The big physics story of the week is undoubtedly the new limit on the electric dipole moment (EDM) of the electron from Ed Hinds's group at Imperial College in the UK. As this is something I wrote a long article on for Physics World, I'm pretty psyched to see this getting lots of media attention, and not just from physics outlets.

OK, you said this is about a dipole moment, but the headlines all talk about measuring the shape of an electron. What do these have to do with one another? A "dipole moment" is just a bit of mathematical apparatus used to describe a non-spherical distribution of charge. It turns out to be mathematically convenient to talk about "polar moments" of various fields in electricity and magnetism. The simplest sort of field is a "monopole," made by a point charge, which pushes other like charges directly outward from itself. Slightly more complicated than that is a "dipole" pattern, which is like what you get when you sprinkle iron filings over a magnet-- the field pushes out at one end, and pulls in at the other, and has some sideways component in between. You can make an electric dipole by putting a negative point charge close to but not exactly on top of a positive point charge.

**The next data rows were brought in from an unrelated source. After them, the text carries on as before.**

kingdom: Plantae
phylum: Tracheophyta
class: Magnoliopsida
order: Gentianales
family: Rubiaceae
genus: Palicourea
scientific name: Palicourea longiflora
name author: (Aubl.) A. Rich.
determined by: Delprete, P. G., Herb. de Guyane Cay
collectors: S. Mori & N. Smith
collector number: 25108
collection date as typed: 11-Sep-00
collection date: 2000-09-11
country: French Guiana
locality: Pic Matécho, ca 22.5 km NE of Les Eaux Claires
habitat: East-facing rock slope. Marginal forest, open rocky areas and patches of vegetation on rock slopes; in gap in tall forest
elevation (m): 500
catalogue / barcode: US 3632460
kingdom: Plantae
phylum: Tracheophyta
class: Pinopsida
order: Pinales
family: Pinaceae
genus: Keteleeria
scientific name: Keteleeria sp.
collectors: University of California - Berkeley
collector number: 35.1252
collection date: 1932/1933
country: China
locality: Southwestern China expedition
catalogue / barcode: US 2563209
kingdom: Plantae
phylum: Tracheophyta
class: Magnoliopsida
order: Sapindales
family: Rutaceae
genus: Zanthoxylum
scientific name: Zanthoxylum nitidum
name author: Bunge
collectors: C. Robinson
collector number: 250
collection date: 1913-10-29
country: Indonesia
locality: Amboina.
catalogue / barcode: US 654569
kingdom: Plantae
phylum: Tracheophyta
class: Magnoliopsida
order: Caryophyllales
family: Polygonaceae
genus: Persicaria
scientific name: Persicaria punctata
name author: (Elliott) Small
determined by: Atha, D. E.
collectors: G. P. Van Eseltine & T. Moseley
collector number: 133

So, an electron is made up of a little positive thing stuck to a bigger negative thing? There doesn't need to be actual positive charge present-- you can just take some of the negative charge from one pole of a spherical ball of charge and move it to the other pole. That creates a little bit of a dipole moment, too, without needing any of the opposite charge.

OK, so an electron is supposed to be like a ball of charge with a bump on one side and a divot on the other? Well, it could effectively look like that, but this measurement shows that it doesn't. Which in some ways isn't surprising, because it shouldn't be anything but round, according to the simplest models of physics.